## Begin Input records
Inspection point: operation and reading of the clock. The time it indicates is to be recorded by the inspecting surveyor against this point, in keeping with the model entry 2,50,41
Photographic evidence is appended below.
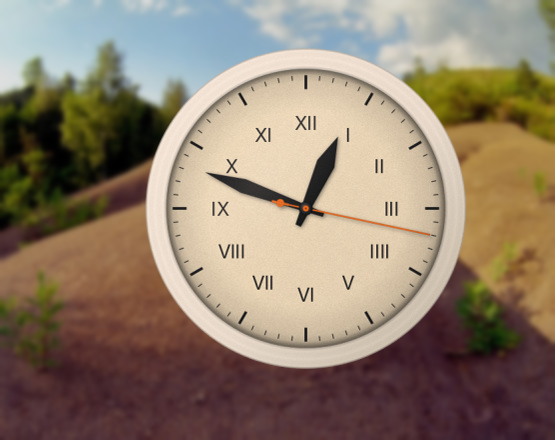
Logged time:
12,48,17
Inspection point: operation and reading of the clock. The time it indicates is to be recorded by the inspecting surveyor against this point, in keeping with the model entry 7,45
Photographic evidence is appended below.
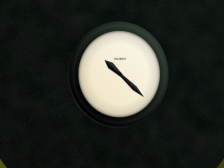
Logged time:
10,22
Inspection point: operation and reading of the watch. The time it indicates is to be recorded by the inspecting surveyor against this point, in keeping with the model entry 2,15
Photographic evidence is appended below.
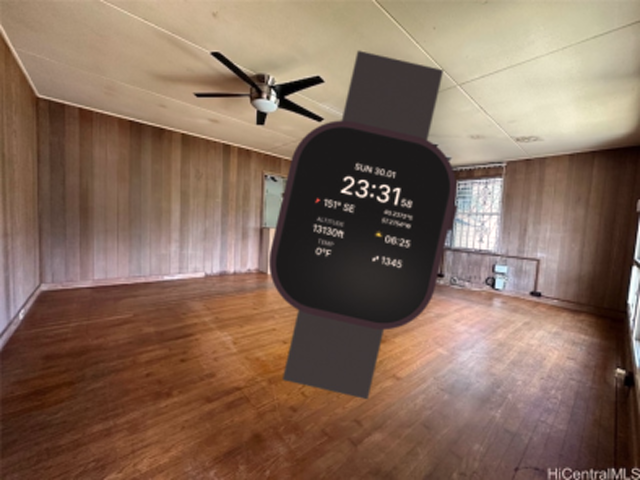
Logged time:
23,31
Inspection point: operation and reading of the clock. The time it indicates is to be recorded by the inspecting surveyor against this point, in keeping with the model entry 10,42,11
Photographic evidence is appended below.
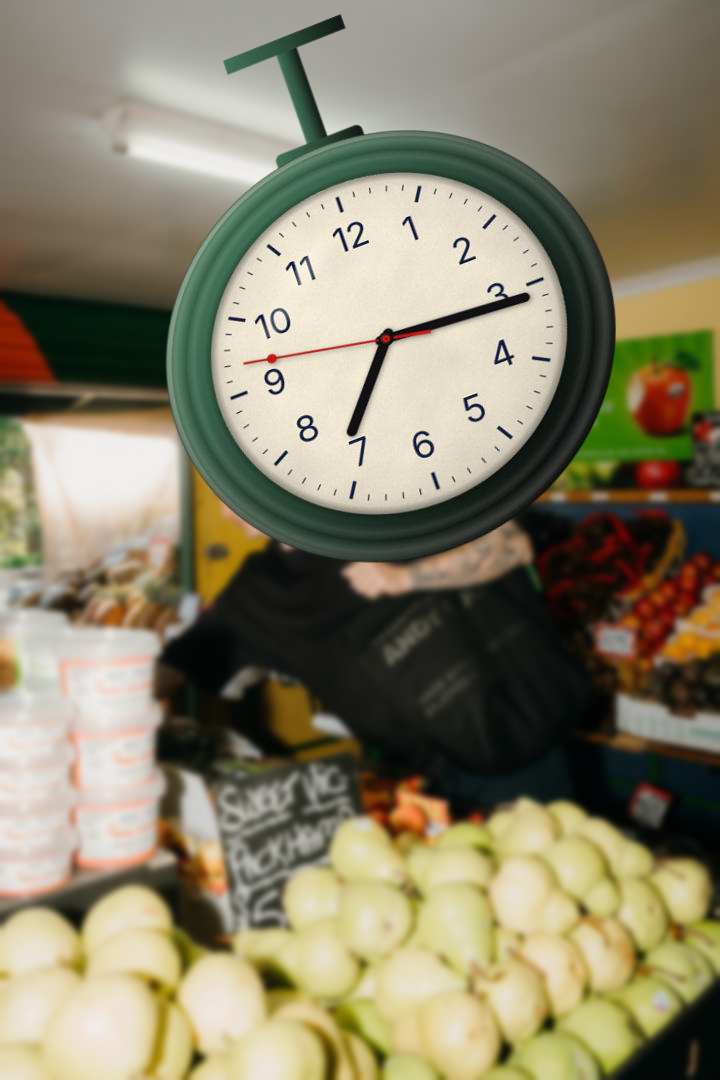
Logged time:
7,15,47
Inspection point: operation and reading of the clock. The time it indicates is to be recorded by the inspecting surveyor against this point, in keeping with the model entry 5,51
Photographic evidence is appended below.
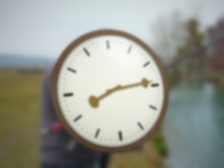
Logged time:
8,14
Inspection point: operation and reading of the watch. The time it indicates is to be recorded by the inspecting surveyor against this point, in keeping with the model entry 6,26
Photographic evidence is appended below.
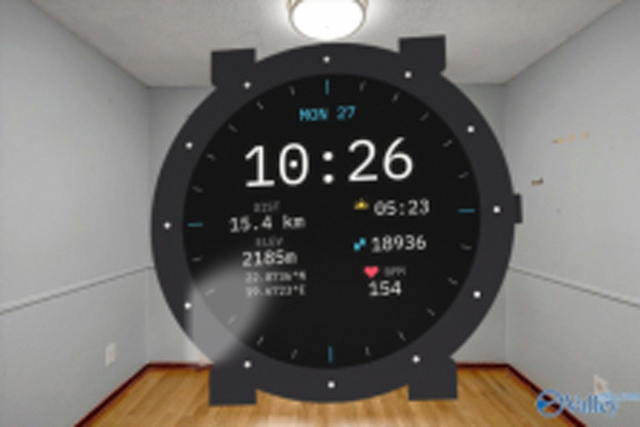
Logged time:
10,26
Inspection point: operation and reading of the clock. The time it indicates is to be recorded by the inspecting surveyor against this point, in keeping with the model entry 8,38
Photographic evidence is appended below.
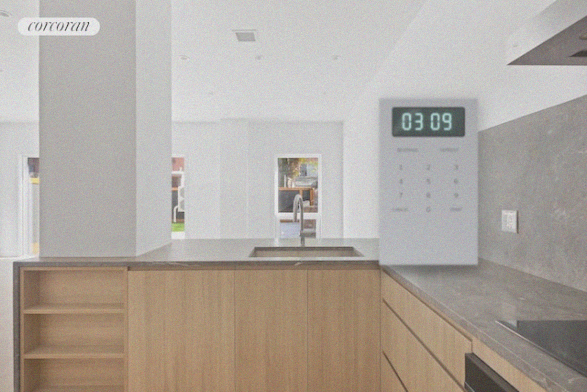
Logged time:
3,09
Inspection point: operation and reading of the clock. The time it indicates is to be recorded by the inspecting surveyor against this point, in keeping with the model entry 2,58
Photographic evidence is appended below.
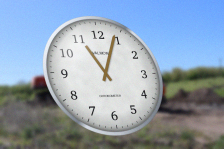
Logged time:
11,04
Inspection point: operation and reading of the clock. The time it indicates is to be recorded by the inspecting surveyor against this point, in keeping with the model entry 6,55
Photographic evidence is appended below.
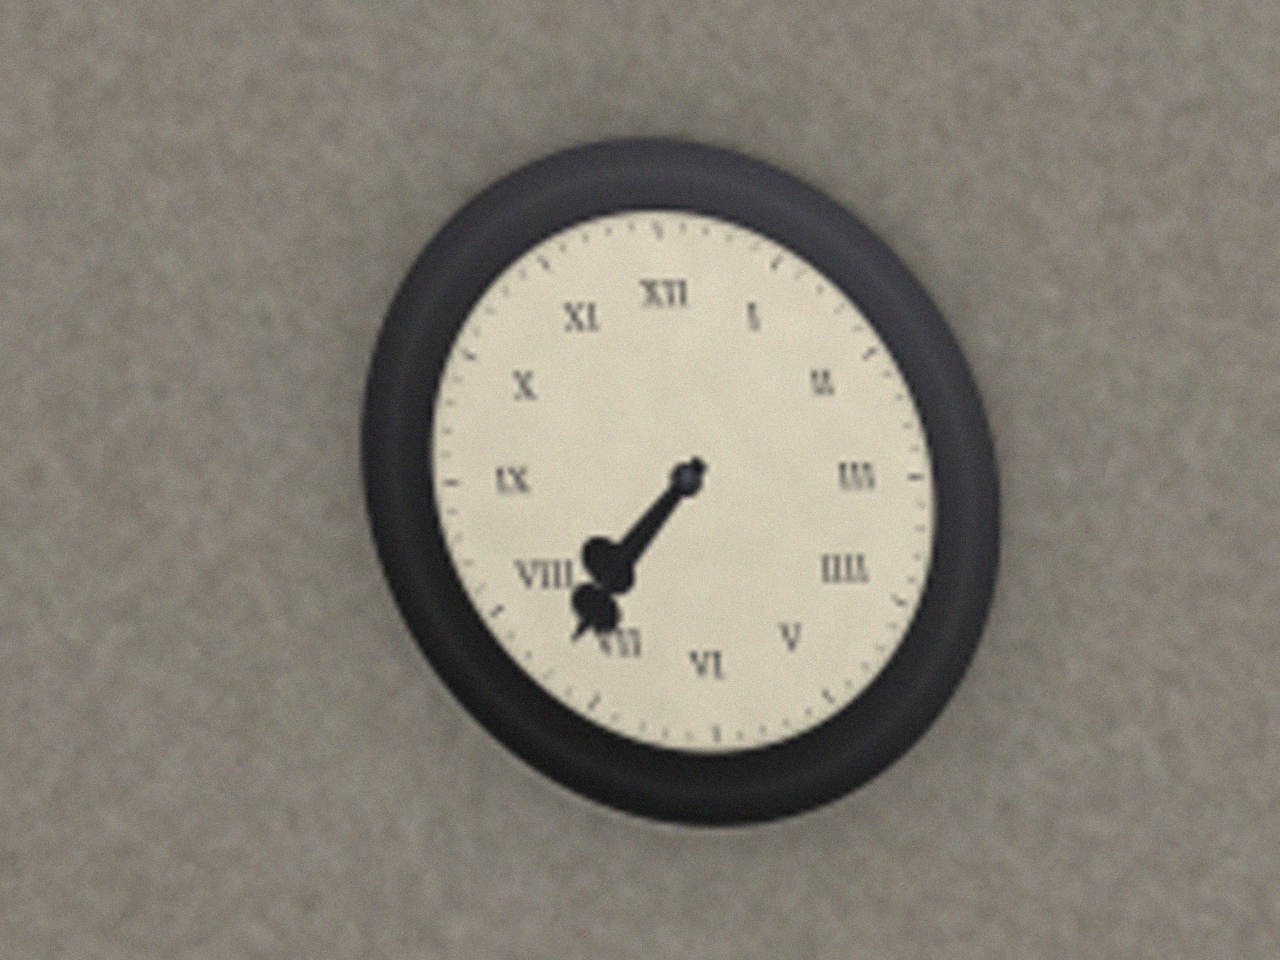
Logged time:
7,37
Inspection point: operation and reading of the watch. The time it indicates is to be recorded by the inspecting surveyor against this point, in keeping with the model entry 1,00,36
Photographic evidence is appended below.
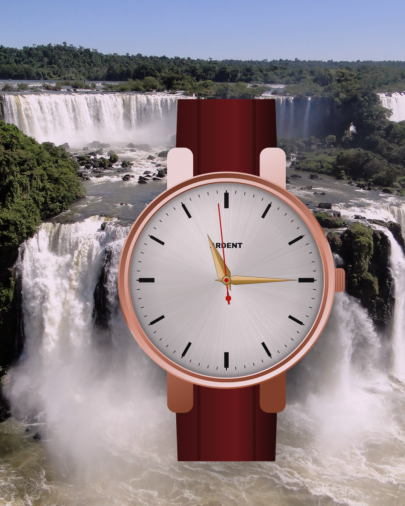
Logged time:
11,14,59
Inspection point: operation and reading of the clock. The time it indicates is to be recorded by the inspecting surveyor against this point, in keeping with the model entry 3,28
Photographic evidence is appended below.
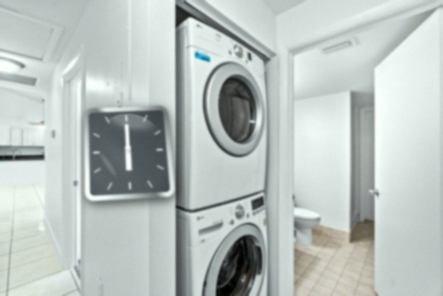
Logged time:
6,00
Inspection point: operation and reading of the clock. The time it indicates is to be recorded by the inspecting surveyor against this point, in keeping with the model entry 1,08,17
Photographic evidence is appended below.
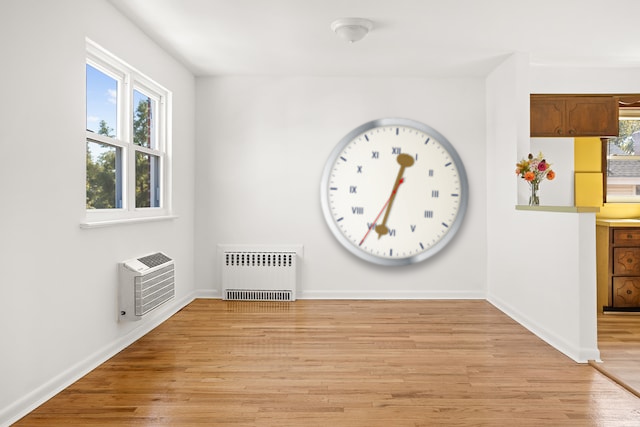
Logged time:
12,32,35
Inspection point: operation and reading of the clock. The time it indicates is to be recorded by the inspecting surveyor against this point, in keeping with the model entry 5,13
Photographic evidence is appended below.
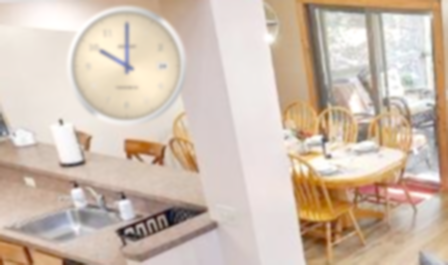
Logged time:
10,00
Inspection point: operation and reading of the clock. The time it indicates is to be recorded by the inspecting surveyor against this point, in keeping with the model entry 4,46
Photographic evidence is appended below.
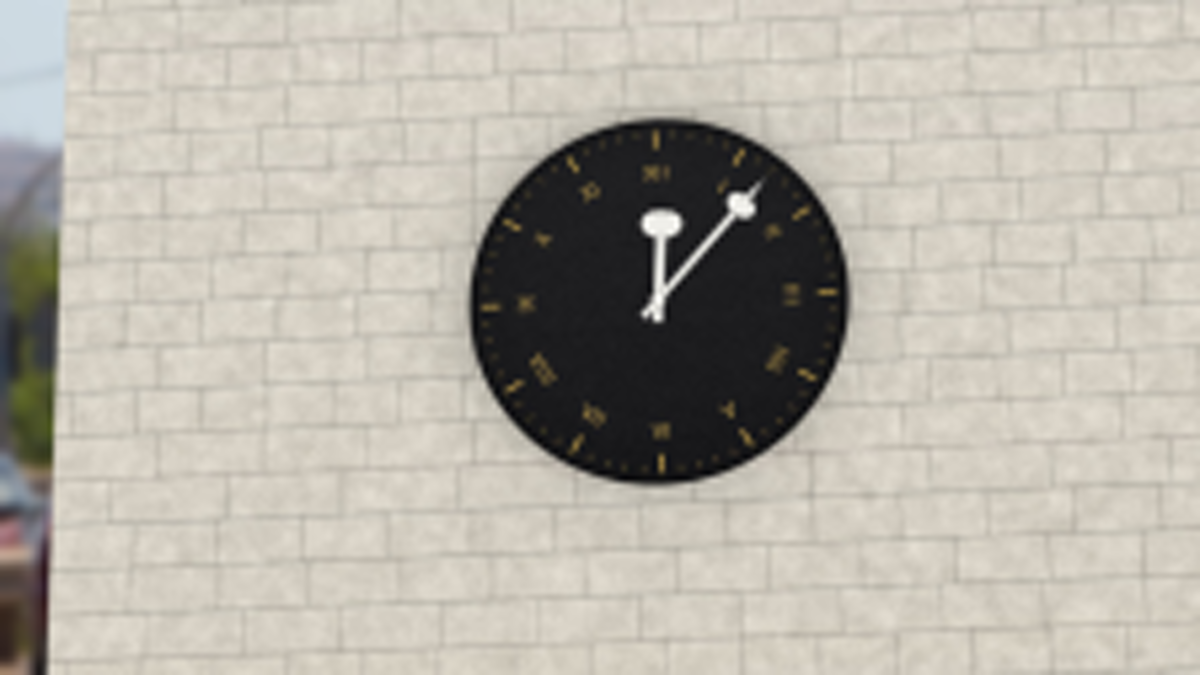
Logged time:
12,07
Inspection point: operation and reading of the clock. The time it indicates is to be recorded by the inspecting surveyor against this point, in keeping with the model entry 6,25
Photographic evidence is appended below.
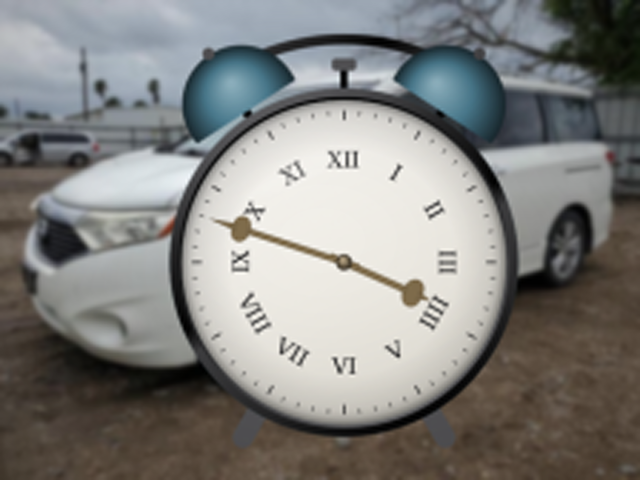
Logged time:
3,48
## End Input records
Task directions:
Which lines in the items above contain the word "watch"? Pick out each such line and copy it in full.

Written response:
Inspection point: operation and reading of the watch. The time it indicates is to be recorded by the inspecting surveyor against this point, in keeping with the model entry 2,15
Inspection point: operation and reading of the watch. The time it indicates is to be recorded by the inspecting surveyor against this point, in keeping with the model entry 6,26
Inspection point: operation and reading of the watch. The time it indicates is to be recorded by the inspecting surveyor against this point, in keeping with the model entry 1,00,36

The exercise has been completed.